In the main we make allowances when 7 year olds make mistakes, especially social ones. We focus on helping that child to understand that what they have said is unacceptable and helping them to learn for the future. We do not expect them to arrive fully socially formed and aware.

The chances are he did not want to play with this girl for lots of reasons. Choosing friends is part of primary learning.

Whoever put this in a WA group was out of order - it is so easy for children to feel ostracized and parental piling in does not help. Who amongst us has not had a moment when a child of ours does something we wish they had not? - hit, spat, lost their tempers etc. - or like one of my little ones who asked why a fat lady approaching us in the street had "no knees" - we all have moments when we want the floor to swallow us up. We use it as a learning opportunity and make allowances for their immaturity, whilst at the same time being quite clear about what is acceptable or not.
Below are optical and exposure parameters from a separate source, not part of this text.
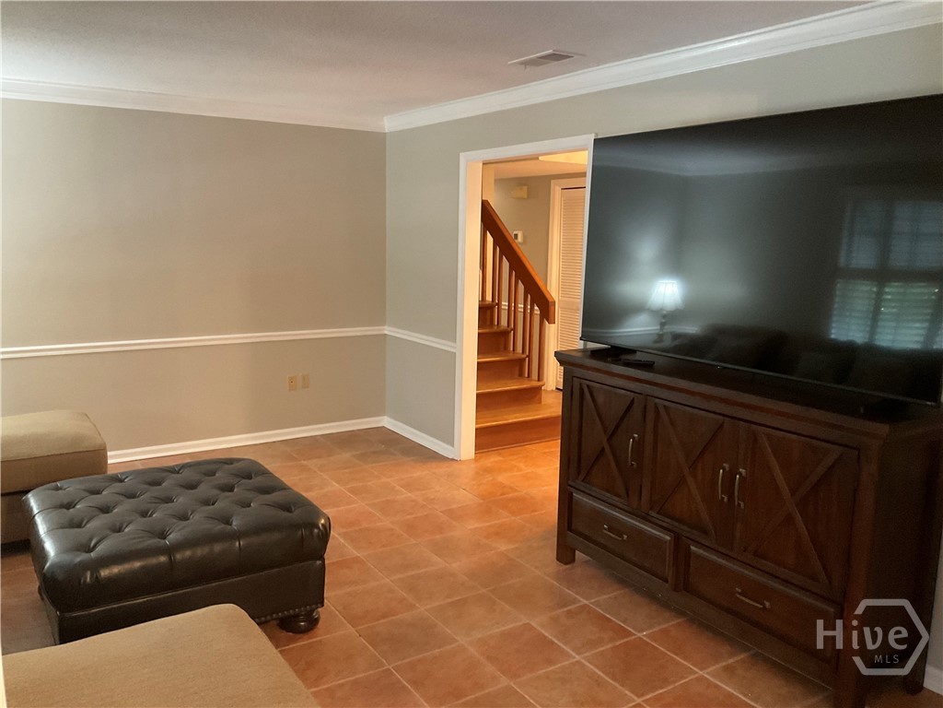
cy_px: 354
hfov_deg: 61.7
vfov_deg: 48.2
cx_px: 472
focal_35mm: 29
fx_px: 790
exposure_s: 1/40
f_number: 1.8
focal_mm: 3
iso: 320
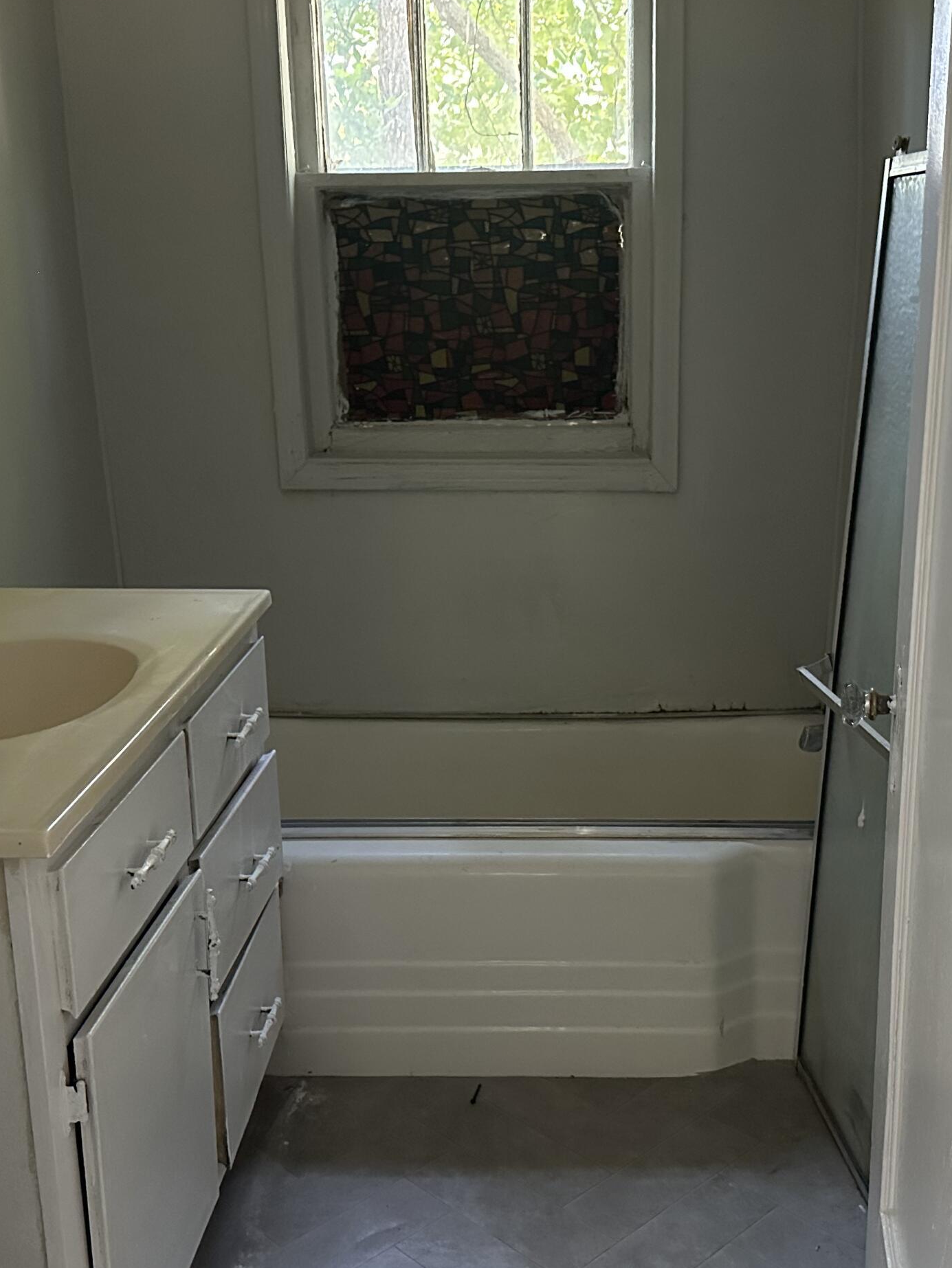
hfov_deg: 36.7
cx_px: 554
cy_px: 686
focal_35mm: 39
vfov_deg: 47.8
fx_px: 1430
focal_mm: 6.86
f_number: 1.78
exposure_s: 1/60
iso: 800
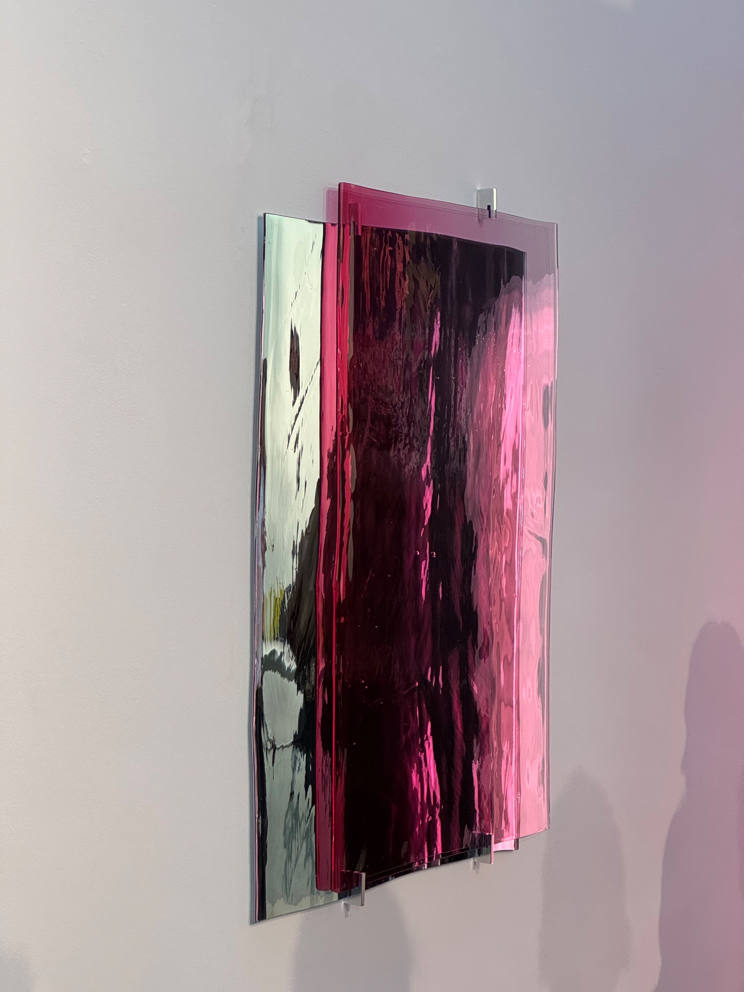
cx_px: 372
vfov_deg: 25.3
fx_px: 2207
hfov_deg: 19.1
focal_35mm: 77
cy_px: 496
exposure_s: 1/100
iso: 200
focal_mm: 9
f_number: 2.8
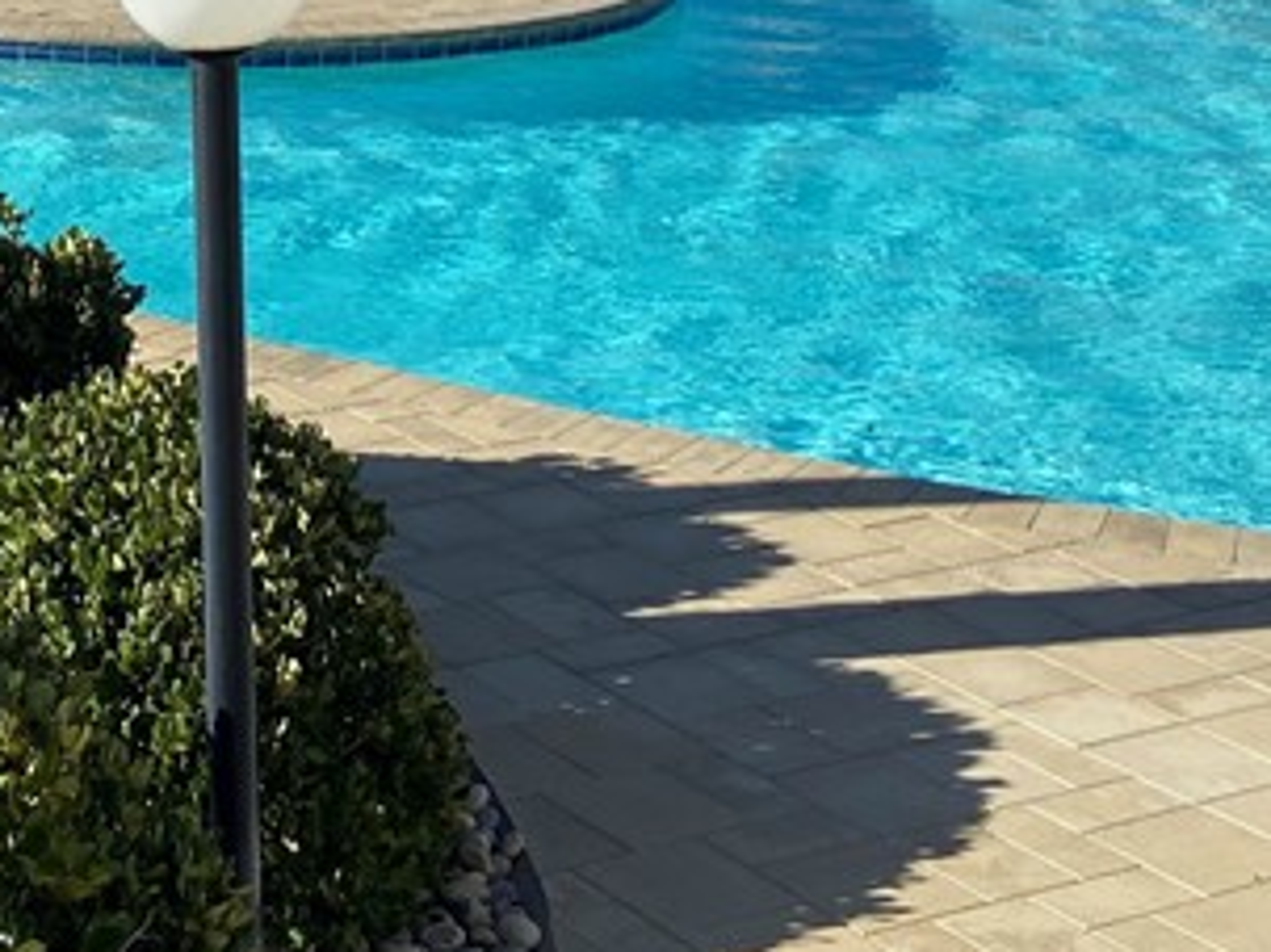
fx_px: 3230
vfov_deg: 16.1
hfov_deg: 21.6
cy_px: -176
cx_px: 38
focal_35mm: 88
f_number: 1.8
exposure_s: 1/2755
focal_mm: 4.25
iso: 32
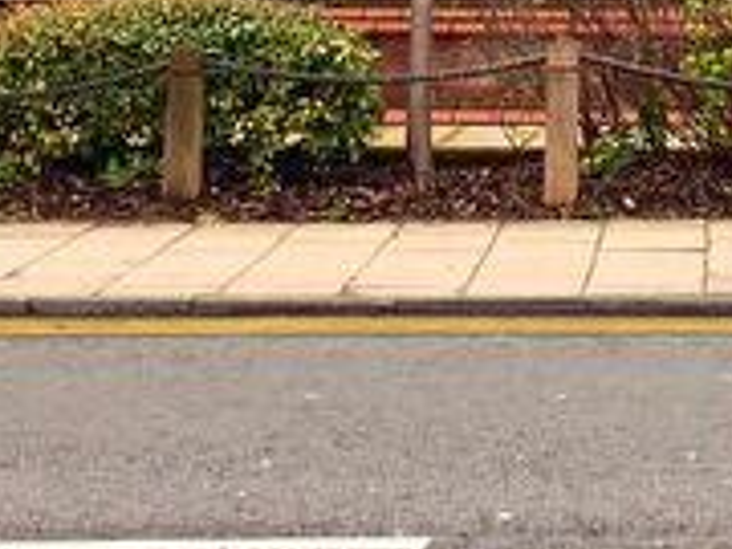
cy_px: -494
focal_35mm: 113
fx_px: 2390
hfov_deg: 17.1
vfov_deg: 11.9
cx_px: 687
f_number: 2.2
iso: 25
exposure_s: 1/348
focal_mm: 4.15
I would speak to the girl's mother and say you are very sad to hear what your son said and that she can rest assured that you are dealing with this with your son. I am sure this girl has herself done things her mother would rather she had not - hopefully she will understand and will appreciate your seeking her out.

I think it is worth making the teacher aware of what has happened so that he/she can be on the alert for any discomfort from the girl involved.

Unfortunately I do not think you can do anything about what goes onto a private group chat. Fellow parents should understand that our children (especially when small) sometimes let us down.